* _Work instruction A_: Summarize the passage about the Dimaya deportation case in two sentences.
* _Work instruction B_: Please echo the passage about the Dimaya deportation case word for word, everything from "Back in April, Supreme" down to "of two burglaries.".
* _Work instruction C_:
Answer these questions from the passage about the Dimaya deportation case:
(i) At what age did James Dimaya come to the U.S.?
(ii) What total prison sentence did he receive for his burglaries?
(iii) By what vote did the Supreme Court decide the case?

-------- Document section --------

Back in April, Supreme Court Justice Neil Gorsuch was the deciding vote that shot down the Trump Regime's plans to assume basically all crimes were deportation-worthy "crimes of violence".
In a 5-to-4 decision Tuesday, the court overturned the deportation of a 25-year legal U.S. resident from the Philippines who was convicted of two burglaries.
James Dimaya came to the U.S. at age 13 as a legal permanent resident. More than two decades later — after he was convicted of two home burglaries in California and sentenced to a total of four years in prison — the government sought his deportation under a "violent crime" immigration law, though neither of Dimaya's crimes involved violence. The statute defines a violent crime as one involving force or the "substantial risk" of force.
The Supreme Court, however, said that language is so vague that it invites arbitrary and discriminatory enforcement.

-------- Provided data --------

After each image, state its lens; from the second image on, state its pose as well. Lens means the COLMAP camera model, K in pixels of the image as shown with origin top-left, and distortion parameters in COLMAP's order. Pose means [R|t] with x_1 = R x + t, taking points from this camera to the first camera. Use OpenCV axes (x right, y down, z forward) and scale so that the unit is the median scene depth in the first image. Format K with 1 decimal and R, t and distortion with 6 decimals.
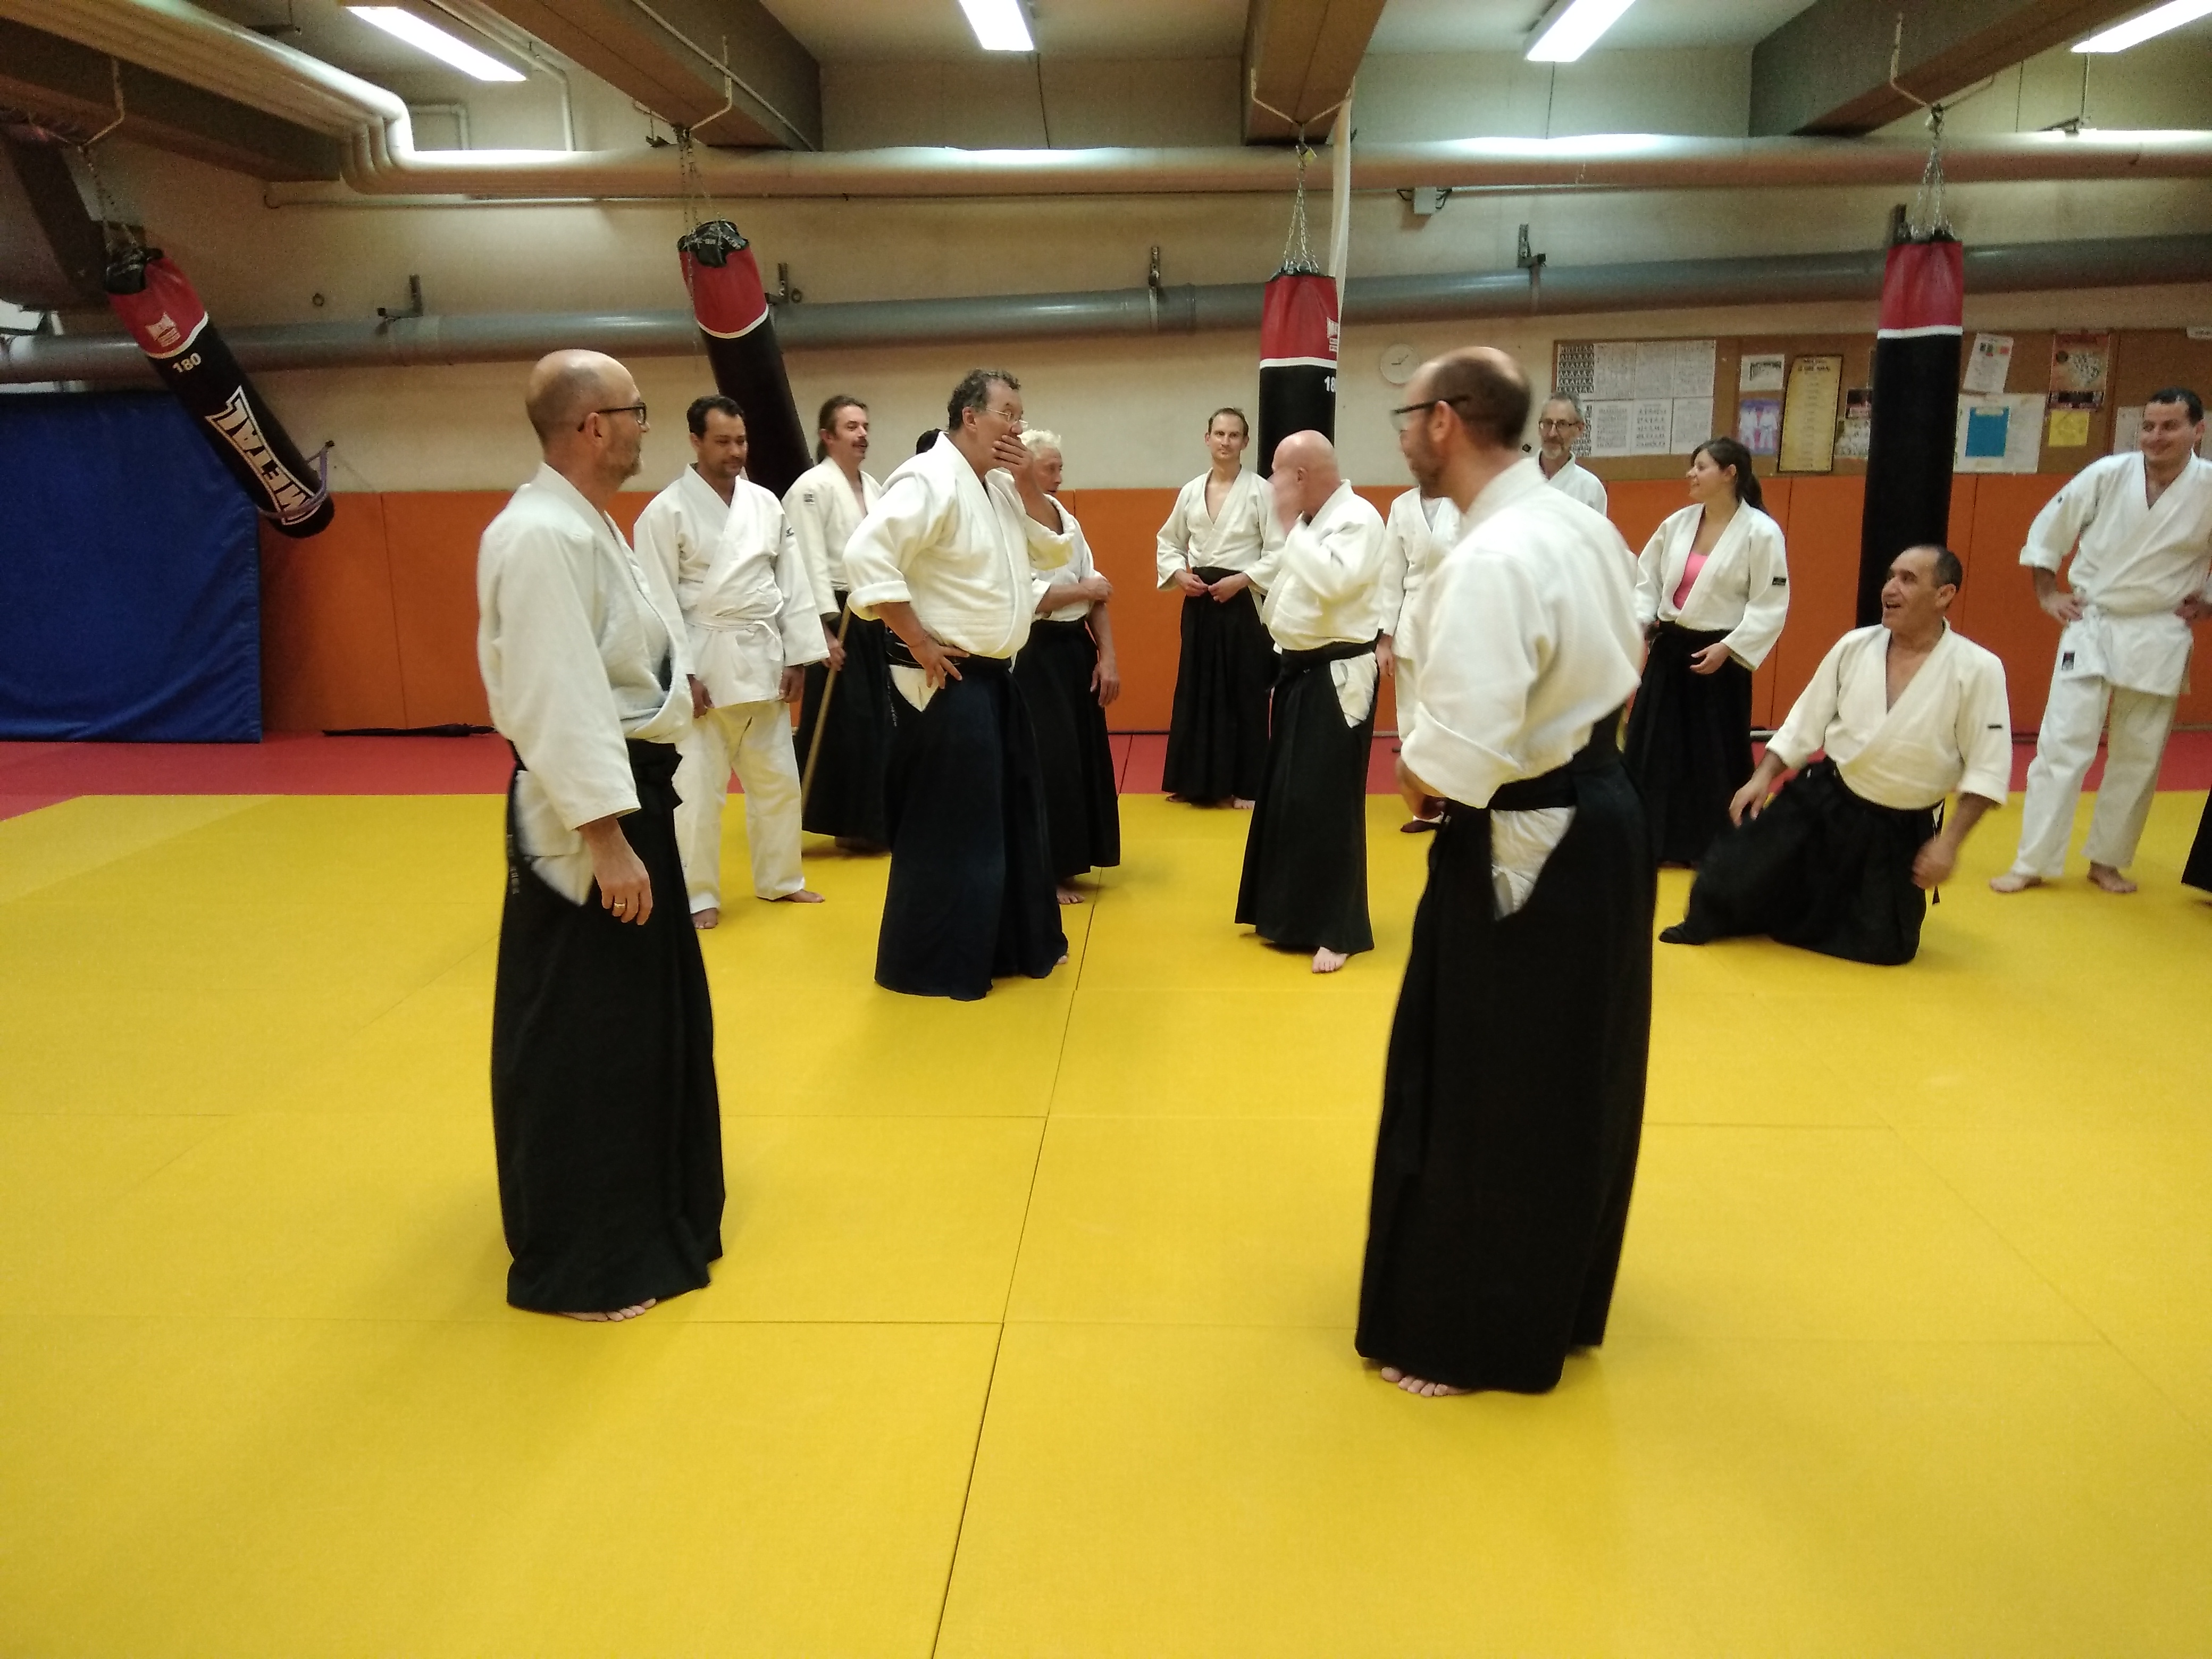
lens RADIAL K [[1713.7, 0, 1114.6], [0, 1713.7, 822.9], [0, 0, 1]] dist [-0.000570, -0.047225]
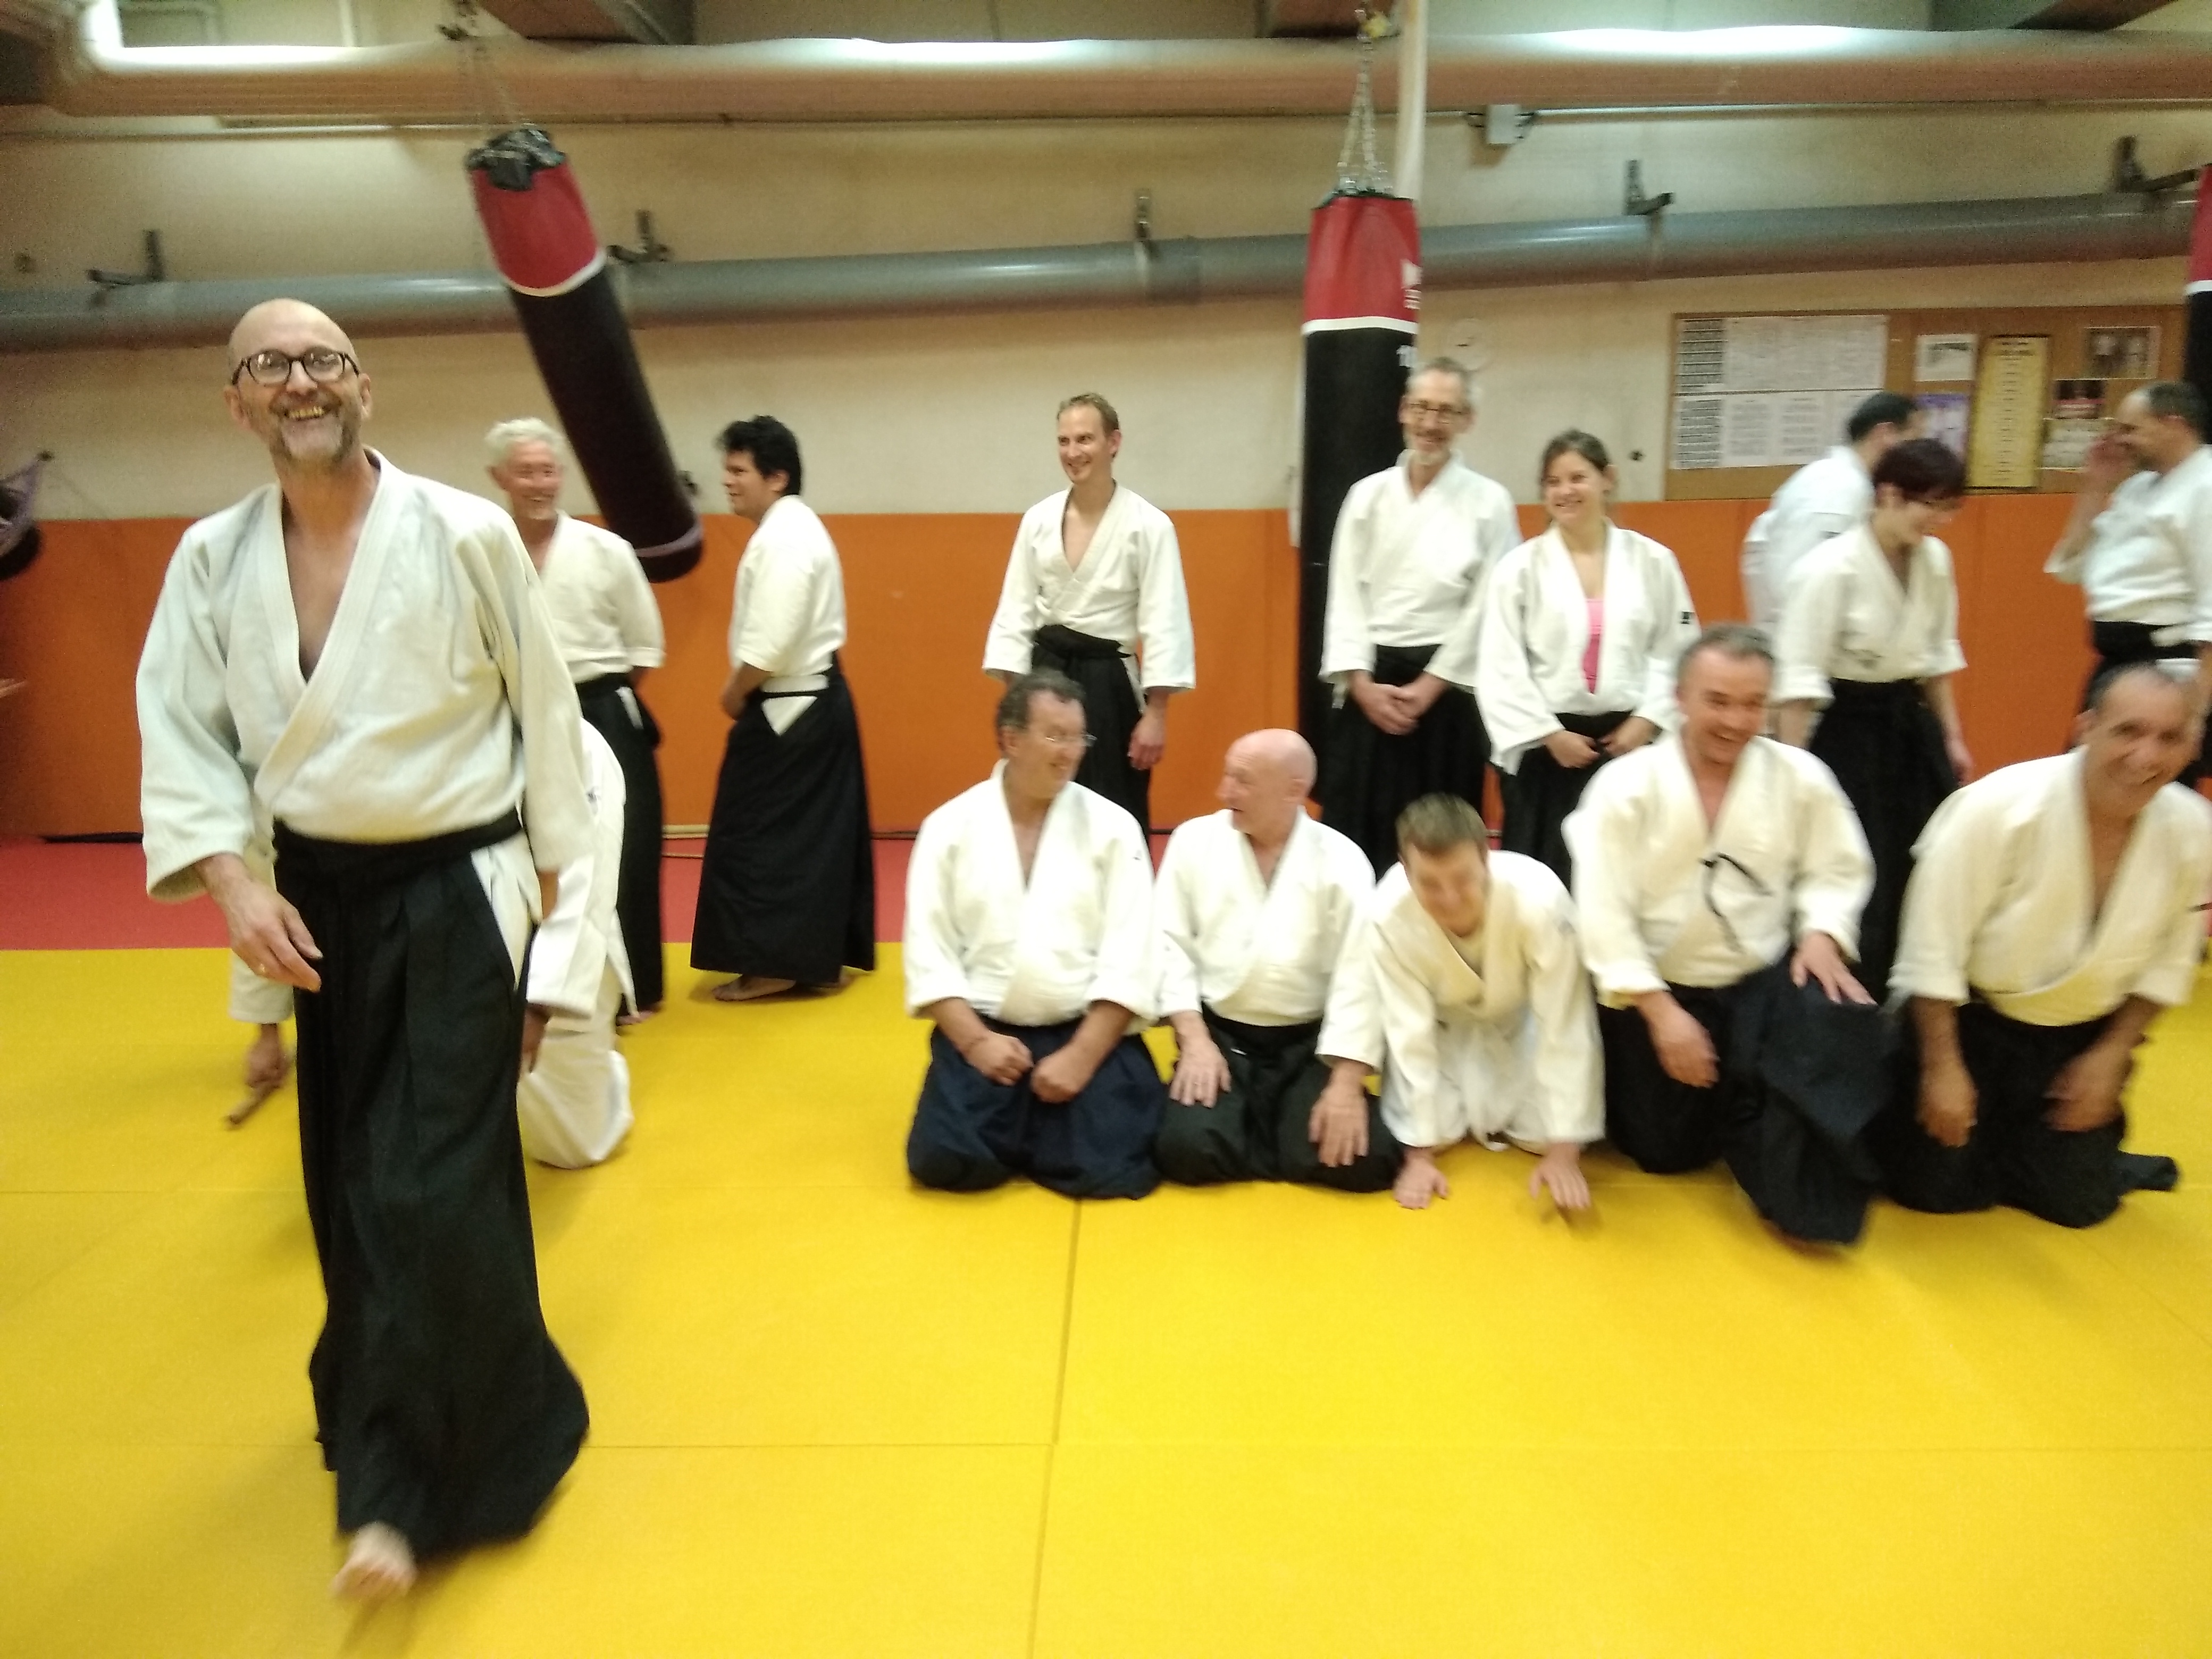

--------

* _Task response A_: In a 5-to-4 decision in which Justice Neil Gorsuch cast the deciding vote, the Supreme Court overturned the deportation of James Dimaya, a legal U.S. resident from the Philippines for 25 years who had been convicted of two home burglaries in California. The government had sought his deportation under a "violent crime" immigration law, but the Court said the statute's language defining a violent crime is so vague that it invites arbitrary and discriminatory enforcement.

* _Task response B_:
Back in April, Supreme Court Justice Neil Gorsuch was the deciding vote that shot down the Trump Regime's plans to assume basically all crimes were deportation-worthy "crimes of violence".
In a 5-to-4 decision Tuesday, the court overturned the deportation of a 25-year legal U.S. resident from the Philippines who was convicted of two burglaries.

* _Task response C_:
(i) 13
(ii) Four years
(iii) 5-to-4